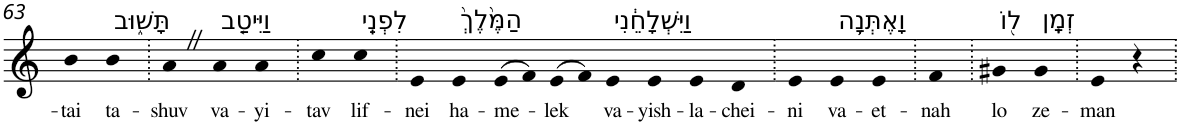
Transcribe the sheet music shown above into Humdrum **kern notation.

**kern	**text
*part1	*part1
*staff1	*staff1
*I"Piano	*
*I'Pno	*
!!LO:PB:g=z
*clefG2	*
*k[]	*
=63	=63
!	!LO:LY:b
4b	-tai
!LO:TX:a:t=תָּשׁ֑וּב	!
!	!LO:LY:b
4b	ta-
=64.	=64.
!	!LO:LY:b
4aZ	-shuv
!LO:TX:a:t=וַיִּיטַ֤ב	!
!	!LO:LY:b
4a	va-
!	!LO:LY:b
4a	-yi-
=65.	=65.
!	!LO:LY:b
4cc	-tav
!LO:TX:a:t=לִפְנֵֽי	!
!	!LO:LY:b
4cc	lif-
=66.	=66.
!	!LO:LY:b
4e	-nei
!LO:TX:a:t=הַמֶּ֙לֶךְ֙	!
!	!LO:LY:b
4e	ha-
!	!LO:LY:b
(>8e	-me-
8f)	.
!	!LO:LY:b
(>8e	-lek
8f)	.
!LO:TX:a:t=וַיִּשְׁלָחֵ֔נִי	!
!	!LO:LY:b
4e	va-
!	!LO:LY:b
4e	-yish-
!	!LO:LY:b
4e	-la-
!	!LO:LY:b
4d	-chei-
=67.	=67.
!	!LO:LY:b
4e	-ni
!LO:TX:a:t=וָאֶתְּנָ֥ה	!
!	!LO:LY:b
4e	va-
!	!LO:LY:b
4e	-et-
=68.	=68.
!	!LO:LY:b
4f	-nah
=69.	=69.
!LO:TX:a:t=ל֖וֹ	!
!	!LO:LY:b
4g#X	lo
!LO:TX:a:t=זְמָֽן	!
!	!LO:LY:b
4g#	ze-
=70.	=70.
!	!LO:LY:b
4e	-man
4r	.
=.	=.
*-	*-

--------------------

Exercise: Quote the items above word for word, leaving out the pictures.

Completed exercise:
Transcribe the sheet music shown above into Humdrum **kern notation.

**kern	**text
*part1	*part1
*staff1	*staff1
*I"Piano	*
*I'Pno	*
!!LO:PB:g=z
*clefG2	*
*k[]	*
=63	=63
!	!LO:LY:b
4b	-tai
!LO:TX:a:t=תָּשׁ֑וּב	!
!	!LO:LY:b
4b	ta-
=64.	=64.
!	!LO:LY:b
4aZ	-shuv
!LO:TX:a:t=וַיִּיטַ֤ב	!
!	!LO:LY:b
4a	va-
!	!LO:LY:b
4a	-yi-
=65.	=65.
!	!LO:LY:b
4cc	-tav
!LO:TX:a:t=לִפְנֵֽי	!
!	!LO:LY:b
4cc	lif-
=66.	=66.
!	!LO:LY:b
4e	-nei
!LO:TX:a:t=הַמֶּ֙לֶךְ֙	!
!	!LO:LY:b
4e	ha-
!	!LO:LY:b
(>8e	-me-
8f)	.
!	!LO:LY:b
(>8e	-lek
8f)	.
!LO:TX:a:t=וַיִּשְׁלָחֵ֔נִי	!
!	!LO:LY:b
4e	va-
!	!LO:LY:b
4e	-yish-
!	!LO:LY:b
4e	-la-
!	!LO:LY:b
4d	-chei-
=67.	=67.
!	!LO:LY:b
4e	-ni
!LO:TX:a:t=וָאֶתְּנָ֥ה	!
!	!LO:LY:b
4e	va-
!	!LO:LY:b
4e	-et-
=68.	=68.
!	!LO:LY:b
4f	-nah
=69.	=69.
!LO:TX:a:t=ל֖וֹ	!
!	!LO:LY:b
4g#X	lo
!LO:TX:a:t=זְמָֽן	!
!	!LO:LY:b
4g#	ze-
=70.	=70.
!	!LO:LY:b
4e	-man
4r	.
=.	=.
*-	*-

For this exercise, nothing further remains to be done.